# Other Aquarium Forums > Freshwater Fauna >  Stiphodon atropurpureus from Shenzhen

## MrTree

Caught from a hillstream drains into sea directly somewhere in Shenzhen. First took a 2 hours ride then hired a motorbike to the location. Caught these fish in the very first spot I tried(to be frank, only found single promising stream). Caught them in freshwater part but these fish are known to spawn in sea and swim up stream after hatching. Algae eaters so should do very well in my no-longer-planted-but-algae tank. 








Swee leh.... :Grin:

----------


## ranmasatome

WAh... blue blue leh.. very nice...
swee indeed..

----------


## andrewtyr

how big is it?

----------


## Ah_ZhaN

I love it a lot...thanks for sharing. Hope to see it someday in Singapore.  :Smile:

----------


## Quixotic

> ...Caught them in freshwater part but these fish are known to spawn in sea and swim up stream after hatching...


This is something new. Are there any detailed spawning accounts? Applicable for all _Stiphodon_ sp.?




> I love it a lot...thanks for sharing. Hope to see it someday in Singapore.

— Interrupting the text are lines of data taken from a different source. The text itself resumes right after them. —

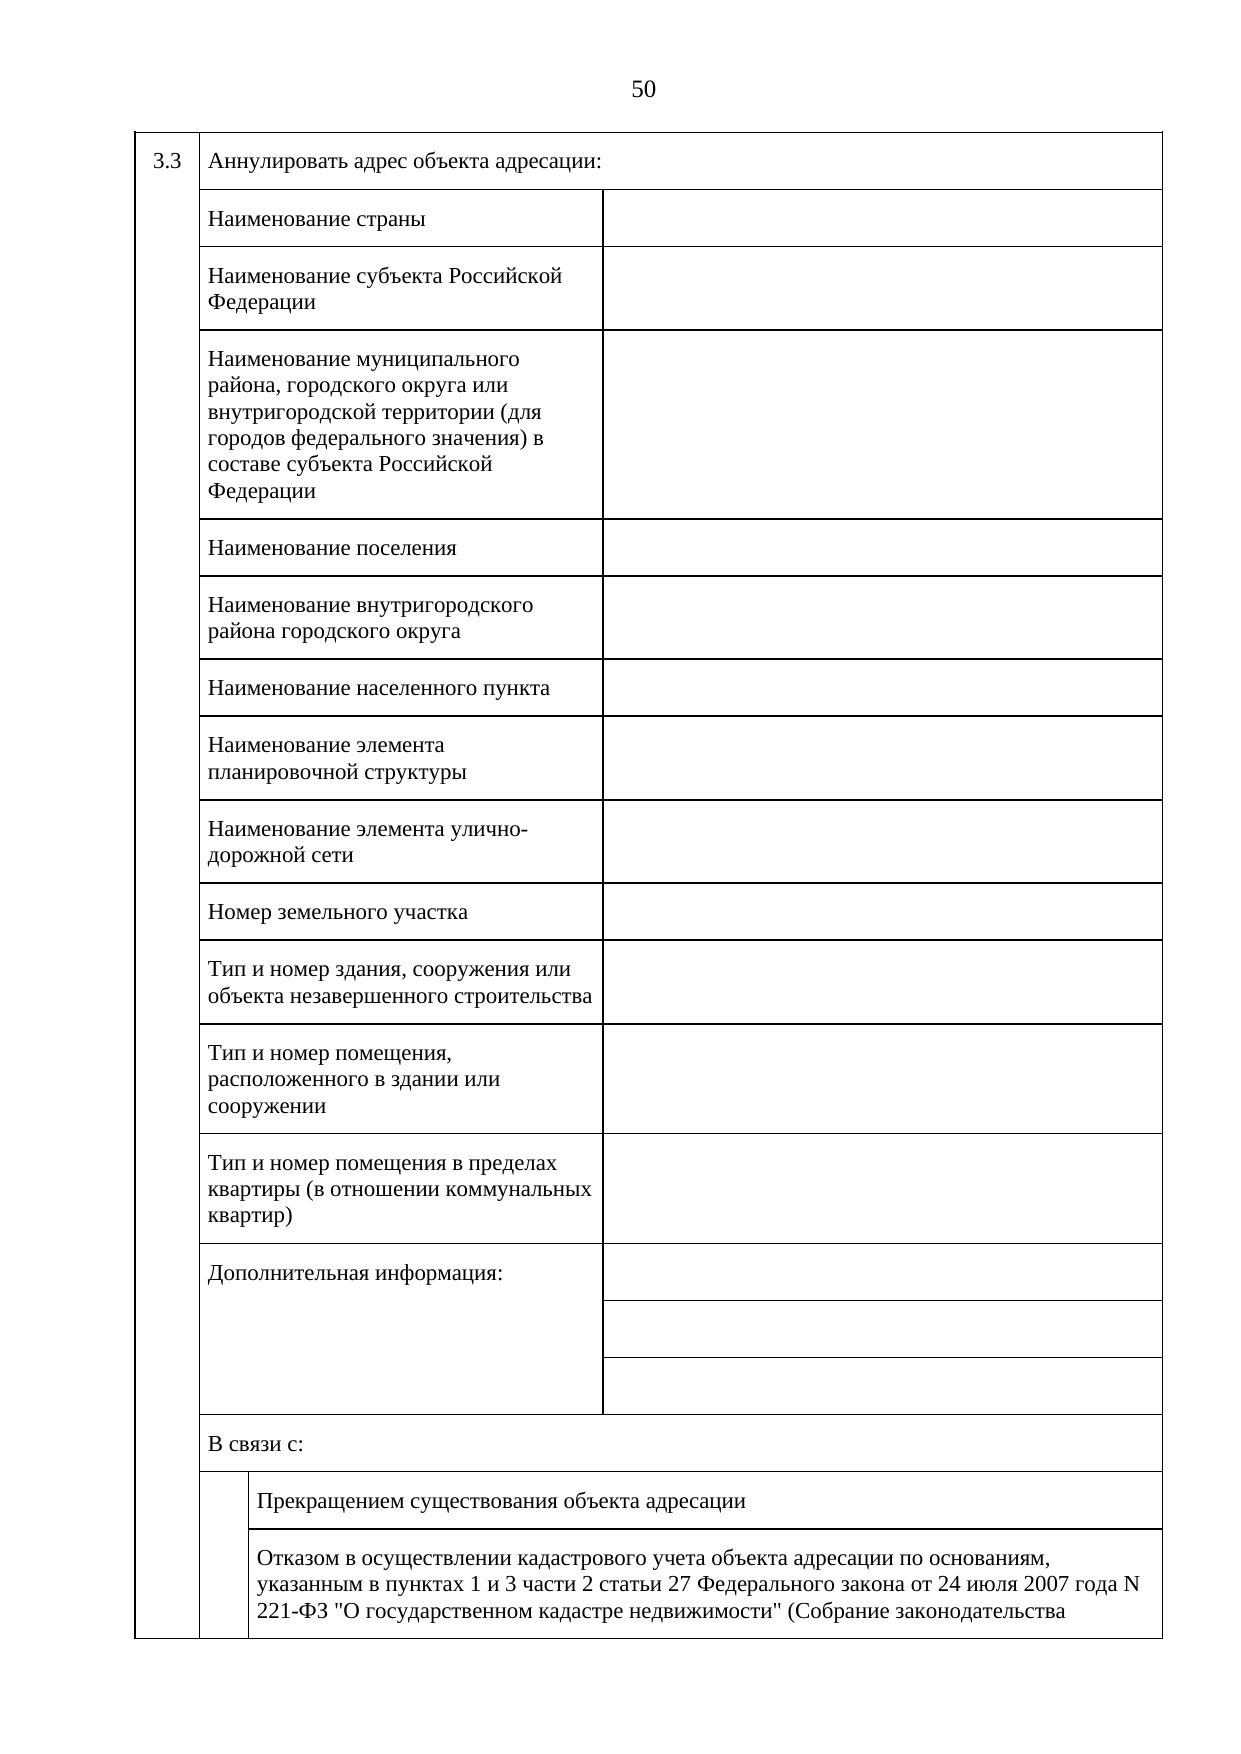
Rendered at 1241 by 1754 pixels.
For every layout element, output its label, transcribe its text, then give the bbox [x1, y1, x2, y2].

table_cell [604, 717, 1162, 799]
table_cell Наименование страны [200, 190, 602, 246]
table_cell Аннулировать адрес объекта адресации: [200, 133, 1162, 188]
table_cell Тип и номер помещения, расположенного в здании или сооружении [200, 1025, 602, 1133]
table_cell [604, 801, 1162, 882]
table_cell [604, 941, 1162, 1023]
table_cell Дополнительная информация: [200, 1244, 602, 1414]
table_cell Прекращением существования объекта адресации [249, 1472, 1162, 1528]
table_cell [604, 1134, 1162, 1242]
table_cell Наименование субъекта Российской Федерации [200, 247, 602, 329]
table_cell [604, 331, 1162, 518]
table_cell Наименование муниципального района, городского округа или внутригородской территории (для городов федерального значения) в составе субъекта Российской Федерации [200, 331, 602, 518]
table_cell Наименование населенного пункта [200, 660, 602, 715]
table_cell Тип и номер помещения в пределах квартиры (в отношении коммунальных квартир) [200, 1134, 602, 1242]
table_cell [200, 1472, 248, 1638]
table_cell [604, 1244, 1162, 1299]
table_cell [604, 1358, 1162, 1414]
table_cell 3.3 [136, 133, 199, 1638]
table_cell [604, 247, 1162, 329]
table_cell [604, 520, 1162, 575]
table_cell Тип и номер здания, сооружения или объекта незавершенного строительства [200, 941, 602, 1023]
table_cell [604, 884, 1162, 939]
table_cell Наименование элемента планировочной структуры [200, 717, 602, 799]
table_cell [604, 660, 1162, 715]
table_cell Наименование элемента улично-дорожной сети [200, 801, 602, 882]
table_cell Наименование внутригородского района городского округа [200, 577, 602, 658]
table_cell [249, 1530, 1162, 1638]
table_cell В связи с: [200, 1415, 1162, 1471]
table_cell [604, 1301, 1162, 1357]
table_cell Наименование поселения [200, 520, 602, 575]
table_cell Номер земельного участка [200, 884, 602, 939]
table_cell [604, 190, 1162, 246]
table_cell [604, 577, 1162, 658]
table_cell [604, 1025, 1162, 1133]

I thought they were here before, the neon blue gobies but then, maybe they were not properly identified.

----------


## MrTree

Probably yes, but some might spend the entire life is freshwater, not sure.

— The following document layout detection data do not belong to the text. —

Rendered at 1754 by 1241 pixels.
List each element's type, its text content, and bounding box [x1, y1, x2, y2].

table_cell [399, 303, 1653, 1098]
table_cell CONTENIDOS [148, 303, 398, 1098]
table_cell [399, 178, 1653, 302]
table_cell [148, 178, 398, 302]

This is goby is around 4 cm, but female can be bigger, 5 cm.

----------


## benny

Woah! Such electrifying colors! Brilliant!

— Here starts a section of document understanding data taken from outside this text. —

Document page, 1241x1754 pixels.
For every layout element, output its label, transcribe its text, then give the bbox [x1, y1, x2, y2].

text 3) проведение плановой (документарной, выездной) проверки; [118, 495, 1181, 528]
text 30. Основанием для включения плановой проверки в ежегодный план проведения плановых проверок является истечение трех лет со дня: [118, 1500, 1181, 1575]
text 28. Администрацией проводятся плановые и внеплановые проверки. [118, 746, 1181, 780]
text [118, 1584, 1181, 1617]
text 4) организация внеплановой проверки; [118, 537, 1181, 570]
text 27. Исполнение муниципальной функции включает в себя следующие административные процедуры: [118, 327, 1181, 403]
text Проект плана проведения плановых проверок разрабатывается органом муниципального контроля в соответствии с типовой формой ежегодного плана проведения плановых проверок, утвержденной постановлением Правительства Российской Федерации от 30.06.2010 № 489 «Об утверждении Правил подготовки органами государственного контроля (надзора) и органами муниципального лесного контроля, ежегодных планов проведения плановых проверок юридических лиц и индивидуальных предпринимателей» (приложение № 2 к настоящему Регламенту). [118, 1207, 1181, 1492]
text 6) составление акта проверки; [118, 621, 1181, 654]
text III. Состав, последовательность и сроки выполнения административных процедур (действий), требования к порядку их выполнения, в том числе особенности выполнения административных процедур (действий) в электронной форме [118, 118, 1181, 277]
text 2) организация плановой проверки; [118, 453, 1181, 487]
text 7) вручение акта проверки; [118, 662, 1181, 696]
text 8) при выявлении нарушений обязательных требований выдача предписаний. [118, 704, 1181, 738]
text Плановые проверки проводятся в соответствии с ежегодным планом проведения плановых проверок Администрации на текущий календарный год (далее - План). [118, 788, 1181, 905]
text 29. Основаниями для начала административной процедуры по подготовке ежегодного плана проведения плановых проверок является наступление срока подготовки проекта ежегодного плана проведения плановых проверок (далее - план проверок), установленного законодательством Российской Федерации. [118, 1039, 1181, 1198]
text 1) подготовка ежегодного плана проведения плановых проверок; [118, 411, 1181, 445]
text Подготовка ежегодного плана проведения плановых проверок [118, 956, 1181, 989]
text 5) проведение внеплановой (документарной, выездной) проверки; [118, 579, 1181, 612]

And good photography too. This fish is not the easiest to shoot.

Cheers,

----------


## MrTree

I shot it with old 35 - 80 mm lens, then used the + 2 Marumi close up lens..bo bian the Tamron still not with me yet...sighh

----------


## stormhawk

Beautiful fish and equally beautiful shots Tree.  :Wink: 

As for this goby, I've seen locally before. The only time I saw a live male exhibiting this electric blue and jet black colouration was in a tank at Choong Sua Aquarium. That was before it closed down. That was the best specimen I've seen so far locally. They're not easy to maintain in a community tank, but the one at CS survived for many years.

----------


## waterfaller1

Anyone keeping this fish with success? Any tips on what they like to eat? :Smile:

----------


## Quixotic

Algal grazers. They won't mind processed foods, sinking tablets and discs, flakes etc.

----------


## windcharm

Cannot imagine such a small fish can have the "power" to swim upstream...

----------